Building an organised community through the Shamrock wash trough project in KZN
Kwanda Lande (on behalf of CORC)
Shamrock informal settlement at a Glance
Shamrock informal settlement is located along a portion of Amrisar Road and Gladiola Road in Belfort Estate suburb, northeast of Pietermaritzburg in Kwa-Zulu Natal. This informal settlement is located on municipal owned land and it contains single storey, stand-alone mud and timber shacks. The area is located along the flood line as a result this makes the settlement prone to flooding. The slope analysis for the settlement shows that the settlement is predominantly characterised by moderate to very steep slopes.
Shamrock informal settlement residents have lived in this settlement for more than 20 years without any adequate basic services. The community of 140 people was using one water tap and the nearby river as sources of water. The settlement location on steep slopes makes it difficult for residents to collect water. The settlement also lacks basic services like paved roads and walkways, which makes it even more difficult to collect water because roads that become muddy especially when it is raining. The distance to collect water that residents are expected to travel is also too long and difficult for old people.
The area’s close proximity to various primary and secondary schools and a college is one of the reasons people were attracted to Shamrock. In addition, a special needs school is located within a 30 minute walking radius. The residents of Shamrock were also attracted to the area because of job opportunities. This community is made of 52 structures, and a population of 140 people that migrated from rural areas of Kwa-Zulu Natal.

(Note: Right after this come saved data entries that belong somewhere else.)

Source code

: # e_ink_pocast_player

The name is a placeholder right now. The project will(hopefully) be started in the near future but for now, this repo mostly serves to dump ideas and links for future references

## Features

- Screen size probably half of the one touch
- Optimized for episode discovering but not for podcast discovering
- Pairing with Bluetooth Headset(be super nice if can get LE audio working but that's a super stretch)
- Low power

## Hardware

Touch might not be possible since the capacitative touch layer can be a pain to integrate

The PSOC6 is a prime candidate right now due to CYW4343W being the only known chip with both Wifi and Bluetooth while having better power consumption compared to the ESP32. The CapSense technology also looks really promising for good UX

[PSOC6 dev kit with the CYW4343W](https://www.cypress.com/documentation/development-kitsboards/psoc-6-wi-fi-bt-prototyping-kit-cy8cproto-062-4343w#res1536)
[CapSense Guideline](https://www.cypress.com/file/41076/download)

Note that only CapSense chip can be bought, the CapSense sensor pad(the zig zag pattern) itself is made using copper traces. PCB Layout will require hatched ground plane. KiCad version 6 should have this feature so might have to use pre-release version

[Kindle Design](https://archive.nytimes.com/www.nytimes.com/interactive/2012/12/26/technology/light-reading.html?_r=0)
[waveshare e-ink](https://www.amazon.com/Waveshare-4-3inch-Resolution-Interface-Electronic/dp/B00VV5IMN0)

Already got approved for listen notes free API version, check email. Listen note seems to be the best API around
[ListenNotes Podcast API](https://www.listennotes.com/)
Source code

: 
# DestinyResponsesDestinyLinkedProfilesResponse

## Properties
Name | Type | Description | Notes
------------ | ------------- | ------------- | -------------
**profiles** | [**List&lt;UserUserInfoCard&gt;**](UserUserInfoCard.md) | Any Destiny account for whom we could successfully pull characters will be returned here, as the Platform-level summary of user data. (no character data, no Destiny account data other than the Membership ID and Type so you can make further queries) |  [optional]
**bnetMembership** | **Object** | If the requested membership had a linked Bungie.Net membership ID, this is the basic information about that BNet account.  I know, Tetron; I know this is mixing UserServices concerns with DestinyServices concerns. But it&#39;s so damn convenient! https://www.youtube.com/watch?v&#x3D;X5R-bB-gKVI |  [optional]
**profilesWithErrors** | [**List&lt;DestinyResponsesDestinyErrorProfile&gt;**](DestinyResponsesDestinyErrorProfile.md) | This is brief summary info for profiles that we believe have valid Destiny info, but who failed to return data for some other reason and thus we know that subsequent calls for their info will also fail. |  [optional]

The Shamrock wash trough Project
In 2013, FEDUP and ISN went to Shamrock and mobilised the community through starting a saving scheme. Prior the implementation of the Shamrock wash trough project in 2016, the community was mobilised through profiling and enumeration. This exercise was important, amongst other things to mobilise community member that were not part of the local saving scheme, and for the community to collective identify issues and solutions. The community identified an ablution and drainage system as one of their priorities and made a decision that they want a wash trough facility after some assistance from CORC technical team on different options to address their priorities and challenges.
The project implementation process of the wash trough commenced in 2016, and the project was completed in January 2018. However, the actual implementation of the wash trough took four days to be completed, in a period of two weekends (13-14 and 20-21 January 2018). One of the challenges that were experienced include that some community members did not participate in the implementation of the project. The reason is that these people felt that the project was only for people who are part of the local saving scheme. The community also had to change initial location of the wash trough, which was at the centre of the settlement. It was changed so that an elderly woman in a wheel chair would be able to access it too. The project was then moved closer to her shack, which is approximately 50m from the initial point.
The total cost of the project was R6426.00. The community contributed 20% to the overall cost of this project from their savings scheme. As a result, not all the community members contributed to the project because not all members of the community were involved in savings. Msunduzi Local Municipality’s water and sanitation, and area based management departments contributed with the additional 80% of the overall cost and with some technical expertise, this include environmental studies.
The wash trough is helping the community, it is now very easy for people to wash their clothes. The community has six water taps in the wash trough, which they can use. People are now interested in the project, even those who did not indicate any interest when we started this project. Everyone is now using the facility and people are demonstrating some excitement now that they do not have to wait long lines or go to the river for water. Those who were rejecting the project, now that they see the benefits that it has brought, they are apologising, they are promising to be part of future projects and they also want to be part of the local saving scheme. Ndodeni Dengo (ISN regional coordinator)
The success of mobilising the community of Shamrock informal settlement through the wash trough project also extends to neighbouring informal settlements. As part of the project, the community members and leaders from neighbouring informal settlements such as Crest place and Mayfair sent two community members to assist and observe. As a result, Crest Place has requested a similar project for their settlement. This community has also started contributing towards their project, which is planned to start soon.
The SA SDI Alliance has signed a Memorandum of Understanding (MoU) with the Msunduzi Local Municipality. However, there are challenges in terms of making this MoU work for both parties involved. As a result, FEDUP and ISN, want to use this project to showcase the ability of organised communities to the Municipality and other informal settlements.
The community of Shamrock has made their desire to improve this project known. They want to use the MoU signed with Msunduzi Local Municipality to add shelter, refuse removal, a table for children and other services. This will allow the community to use the wash trough facility even when it is raining, and that they could have a place for their children to do their schoolwork while their mothers are using the wash trough. The community also wish to do community gardening and install a grey water collection facility. Currently the municipality is being engaged by the community to request electricity.
Through this informal settlement-upgrading project, therefore, residents sharpened their ability to organise (through daily savings). This in turn contributed to building the community’s ability to engage other actors to continue incrementally upgrading their settlement. In this way poor communities want to demonstrate that they can use their projects to shift government policies and practices to the benefit of their communities.